Some alert readers posting comments at the story page seem to be suggesting that aging concrete sprawl acreage should be converted into parkland. That's good progressive Green thinking, indeed.

Is such non-gasoline-driven subversion actually legal here?

Someone better ask the Slumlord Benevolent Society first.

3 comments:

Jeff Gillenwater said...

Except for human scale paths and such, I think we should all do our part, stop manicuring much of anything, quit this collective identity of subsidized suffering, and allow nature space and time to reformulate our trajectory. Let the sprawlers and otherwise ill (both downtown and out of town) try to collatorize a forest of recompense.

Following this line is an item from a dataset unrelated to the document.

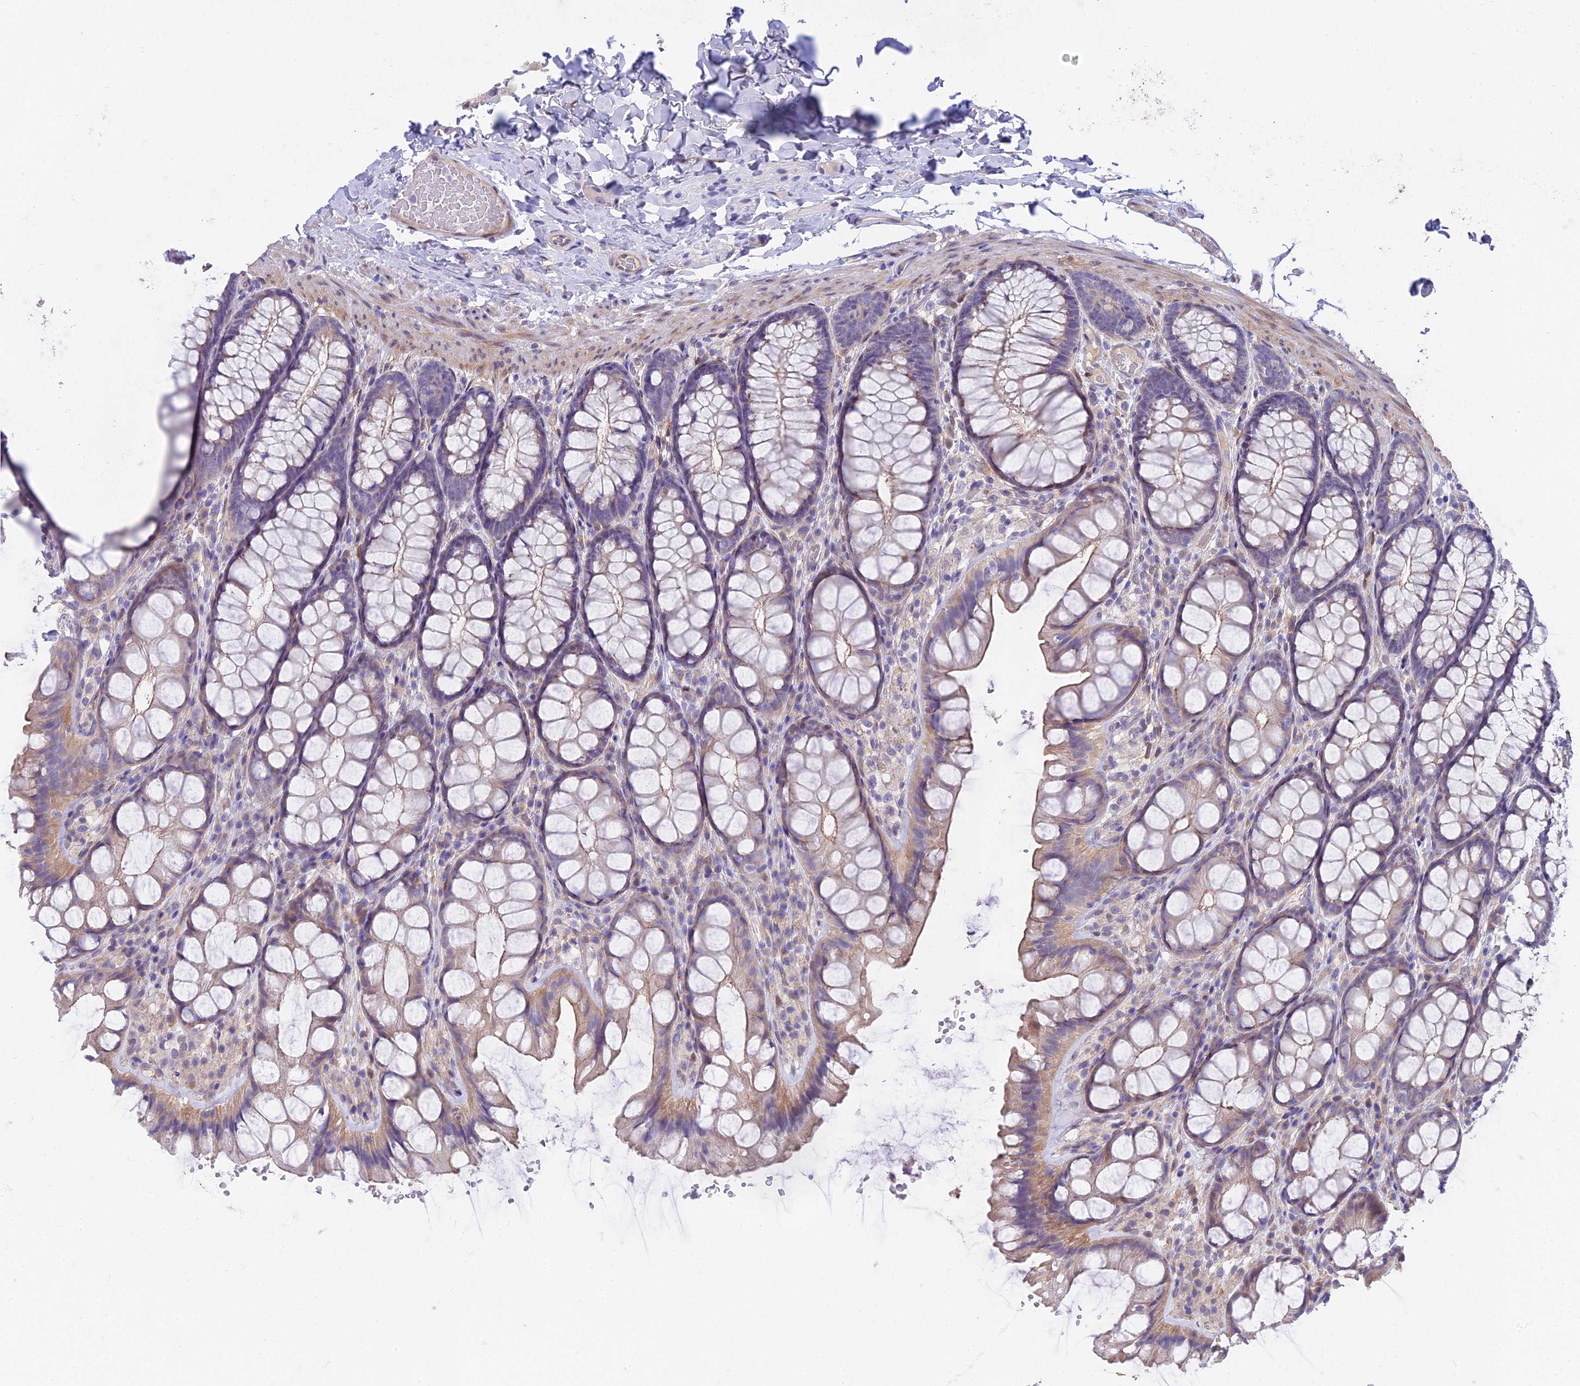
{"staining": {"intensity": "weak", "quantity": ">75%", "location": "cytoplasmic/membranous"}, "tissue": "colon", "cell_type": "Endothelial cells", "image_type": "normal", "snomed": [{"axis": "morphology", "description": "Normal tissue, NOS"}, {"axis": "topography", "description": "Colon"}], "caption": "IHC photomicrograph of normal colon stained for a protein (brown), which demonstrates low levels of weak cytoplasmic/membranous expression in about >75% of endothelial cells.", "gene": "FAM168B", "patient": {"sex": "male", "age": 47}}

We don't even know what would grow without noxious fertilizers and that makes us dumb. There's no need to be hard, gray, and hopeless on top of it.

Christopher D said...

You know, furhter thought turns my mind eye towards something like Warder Park (spring and Court Avenue in Jeff) filling in some of those dead places as well

Marcey said...

I live in this area and I would love a whole foods or Trader Joes that I could walk to and shop, a nice little book store or a toy store where my grandkids and I can hang out on cold days , and the idea of a park with a bandstand and a playground sounds great! However, we all know none of this will happen in New Albany where the general concenssus is "if it's not paved, it's not progress".